● **STUDY MATERIAL**
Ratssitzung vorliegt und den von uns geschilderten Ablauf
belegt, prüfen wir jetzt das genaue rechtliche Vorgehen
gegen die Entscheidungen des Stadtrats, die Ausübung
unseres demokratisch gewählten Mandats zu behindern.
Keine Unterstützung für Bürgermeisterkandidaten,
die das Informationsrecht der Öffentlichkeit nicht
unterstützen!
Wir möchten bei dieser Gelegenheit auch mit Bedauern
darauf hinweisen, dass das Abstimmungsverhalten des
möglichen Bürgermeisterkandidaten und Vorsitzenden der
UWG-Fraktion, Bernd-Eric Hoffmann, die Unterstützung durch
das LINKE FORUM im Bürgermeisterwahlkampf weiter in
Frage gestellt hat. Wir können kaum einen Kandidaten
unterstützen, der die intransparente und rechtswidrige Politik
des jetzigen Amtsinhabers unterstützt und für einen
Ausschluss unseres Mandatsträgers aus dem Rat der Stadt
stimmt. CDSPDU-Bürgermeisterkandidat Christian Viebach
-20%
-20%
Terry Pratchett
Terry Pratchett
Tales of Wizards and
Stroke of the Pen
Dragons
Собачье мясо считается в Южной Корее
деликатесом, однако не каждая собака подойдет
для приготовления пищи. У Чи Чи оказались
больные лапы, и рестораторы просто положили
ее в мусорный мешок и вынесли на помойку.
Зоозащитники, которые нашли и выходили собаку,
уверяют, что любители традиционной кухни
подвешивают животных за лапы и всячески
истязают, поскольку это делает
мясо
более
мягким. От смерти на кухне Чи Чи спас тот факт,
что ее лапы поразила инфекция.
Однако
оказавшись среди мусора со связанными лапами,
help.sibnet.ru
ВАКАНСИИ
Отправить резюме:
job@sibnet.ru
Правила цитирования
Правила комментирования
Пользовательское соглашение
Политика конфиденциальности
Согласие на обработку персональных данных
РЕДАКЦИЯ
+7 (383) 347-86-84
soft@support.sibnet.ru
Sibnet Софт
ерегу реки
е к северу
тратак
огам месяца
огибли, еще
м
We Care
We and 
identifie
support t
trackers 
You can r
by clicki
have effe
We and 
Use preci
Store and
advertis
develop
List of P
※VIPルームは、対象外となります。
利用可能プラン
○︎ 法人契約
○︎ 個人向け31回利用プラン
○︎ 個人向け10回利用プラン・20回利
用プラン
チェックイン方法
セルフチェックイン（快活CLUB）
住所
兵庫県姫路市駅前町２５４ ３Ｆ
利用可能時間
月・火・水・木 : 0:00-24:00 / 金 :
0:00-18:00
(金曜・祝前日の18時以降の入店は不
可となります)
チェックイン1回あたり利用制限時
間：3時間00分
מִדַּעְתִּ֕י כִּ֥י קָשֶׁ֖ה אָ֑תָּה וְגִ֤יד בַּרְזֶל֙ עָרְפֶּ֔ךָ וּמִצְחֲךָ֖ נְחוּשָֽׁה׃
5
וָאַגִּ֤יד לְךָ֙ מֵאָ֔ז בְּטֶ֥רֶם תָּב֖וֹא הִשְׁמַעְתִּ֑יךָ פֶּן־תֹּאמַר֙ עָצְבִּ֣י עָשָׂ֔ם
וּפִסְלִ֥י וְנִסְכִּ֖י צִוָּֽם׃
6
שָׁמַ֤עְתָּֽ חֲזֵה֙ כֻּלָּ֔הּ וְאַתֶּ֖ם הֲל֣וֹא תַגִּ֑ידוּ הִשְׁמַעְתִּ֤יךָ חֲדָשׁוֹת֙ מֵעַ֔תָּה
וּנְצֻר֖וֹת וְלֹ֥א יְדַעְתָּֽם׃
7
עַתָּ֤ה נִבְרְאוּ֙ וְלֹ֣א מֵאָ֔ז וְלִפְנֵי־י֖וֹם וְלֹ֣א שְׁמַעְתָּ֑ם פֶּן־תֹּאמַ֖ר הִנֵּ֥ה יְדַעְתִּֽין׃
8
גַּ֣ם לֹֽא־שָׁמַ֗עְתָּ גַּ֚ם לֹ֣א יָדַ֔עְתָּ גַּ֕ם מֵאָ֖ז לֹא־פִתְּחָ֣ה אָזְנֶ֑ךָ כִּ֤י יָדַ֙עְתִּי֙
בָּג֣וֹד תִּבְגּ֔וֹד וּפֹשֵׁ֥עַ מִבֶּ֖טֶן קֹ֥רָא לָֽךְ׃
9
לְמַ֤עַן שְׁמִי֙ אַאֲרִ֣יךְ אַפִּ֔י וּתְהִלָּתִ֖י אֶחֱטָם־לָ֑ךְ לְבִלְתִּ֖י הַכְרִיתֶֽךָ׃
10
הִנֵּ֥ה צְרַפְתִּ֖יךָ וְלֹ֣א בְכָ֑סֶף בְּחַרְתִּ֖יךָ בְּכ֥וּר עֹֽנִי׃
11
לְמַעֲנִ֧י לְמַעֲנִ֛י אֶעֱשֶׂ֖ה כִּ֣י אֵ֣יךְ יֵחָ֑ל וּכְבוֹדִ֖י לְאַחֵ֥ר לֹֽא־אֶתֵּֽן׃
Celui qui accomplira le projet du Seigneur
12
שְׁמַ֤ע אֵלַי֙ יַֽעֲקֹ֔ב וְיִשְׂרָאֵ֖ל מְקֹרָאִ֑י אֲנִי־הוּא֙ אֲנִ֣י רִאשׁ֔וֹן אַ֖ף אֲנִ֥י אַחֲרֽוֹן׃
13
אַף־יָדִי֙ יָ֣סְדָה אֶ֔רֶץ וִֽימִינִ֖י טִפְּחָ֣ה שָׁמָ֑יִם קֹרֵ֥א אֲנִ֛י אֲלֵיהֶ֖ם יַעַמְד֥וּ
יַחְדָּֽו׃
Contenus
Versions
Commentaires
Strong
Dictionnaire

● **YOUR GOAL**
Copy out, from the data above, each line where the string "лапы" is present.

● **RESULT FOR THIS TASK**
больные лапы, и рестораторы просто положили
подвешивают животных за лапы и всячески
что ее лапы поразила инфекция.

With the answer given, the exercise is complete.